Perhaps not surprisingly, the department preferred the approach that was laid out by Justice Clarence Thomas in the affirmative action case. Thomas did not think that the decision applied only to admissions. As he put it, “All forms of discrimination based on race—including so-called affirmative action—are prohibited under the Constitution.”

Thomas suggested that the Court’s decision advanced what he called a “broad equality idea.” And he insisted that the educational decisions of schools and colleges “do not deserve deference.”

The Department of Education’s Dear Colleague letter agrees. It attacks academic freedom by forbidding universities from offering programming and curricula that “teach students that certain racial groups bear unique moral burdens that others do not.”

As the Boston Globe notes “PEN America, a left-leaning free speech advocacy group,” sees the letter as “part of a broader campaign todistort the law and bully educational and cultural institutions. In fact, it seeks to impose its own form of indoctrination on schools and colleges….’”

Indoctrination and democracy do not go together, just like how the government should not tell colleges and universities what they may or may not teach.

That is why colleges and universities need to push back in an organized way. They should use their collective power, mobilize alumni networks, and speak out rather than silently acquiescing.

Beyond regulating academic content, the Dear Colleague letter prohibits “using race in decisions pertaining (not only) to admissions, (but also to) hiring, promotion, compensation, financial aid, scholarships, prizes, administrative support, discipline, housing, graduation ceremonies, and all other aspects of student academic and campus life.” To quote Justice Thomas, the letter sees anything to which race can be attached as “creating new prejudices and allowing old ones to fester.”
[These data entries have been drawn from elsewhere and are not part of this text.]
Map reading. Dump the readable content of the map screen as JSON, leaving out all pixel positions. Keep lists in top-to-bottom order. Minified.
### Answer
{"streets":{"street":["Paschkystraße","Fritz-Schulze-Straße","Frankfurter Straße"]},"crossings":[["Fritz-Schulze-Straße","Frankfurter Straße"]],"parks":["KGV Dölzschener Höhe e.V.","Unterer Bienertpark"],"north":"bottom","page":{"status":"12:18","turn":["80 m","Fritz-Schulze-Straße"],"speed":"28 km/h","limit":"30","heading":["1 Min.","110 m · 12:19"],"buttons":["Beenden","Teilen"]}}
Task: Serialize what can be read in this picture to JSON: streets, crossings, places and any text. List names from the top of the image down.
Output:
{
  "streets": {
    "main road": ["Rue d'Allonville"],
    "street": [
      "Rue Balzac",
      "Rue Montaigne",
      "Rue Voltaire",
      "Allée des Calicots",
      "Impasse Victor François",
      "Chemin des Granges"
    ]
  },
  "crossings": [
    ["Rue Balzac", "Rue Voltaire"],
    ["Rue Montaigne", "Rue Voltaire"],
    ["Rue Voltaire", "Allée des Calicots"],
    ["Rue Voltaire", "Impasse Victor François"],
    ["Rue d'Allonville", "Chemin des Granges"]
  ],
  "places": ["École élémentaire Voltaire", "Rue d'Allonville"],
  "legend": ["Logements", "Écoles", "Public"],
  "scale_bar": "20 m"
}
The Dear Colleague letter is an example of the kind of social engineering that conservatives and MAGA loyalists have long criticized. Government bureaucrats telling colleges how to arrange campus living arrangements or what kinds of support they can and cannot provide for members of the student body hardly exemplifies the “shrink government programs” approach that the Trump Administration is pushing in other areas and it is not the way education in a democracy is supposed to work.

Indeed, leaders in education should borrow from the criticism conservatives have long made of government interference in civil society and use it to their advantage. Where necessary, they should litigate to defend academic freedom and insist that government mandates be reasonable in pursuing a legitimate interest.

Referring to the Dear Colleague letter, Brian Rosenberg says, “In my career, I’ve never seen language of this kind from any government agency in the United States.” However, it would hardly be surprising if the author(s) of the Dear Colleague letter took that observation not as a rebuke but as a high compliment. They would bring schools and colleges to heel and use education to serve their political project.

Austin Sarat is the William Nelson Cromwell professor of jurisprudence and political science at Amherst College.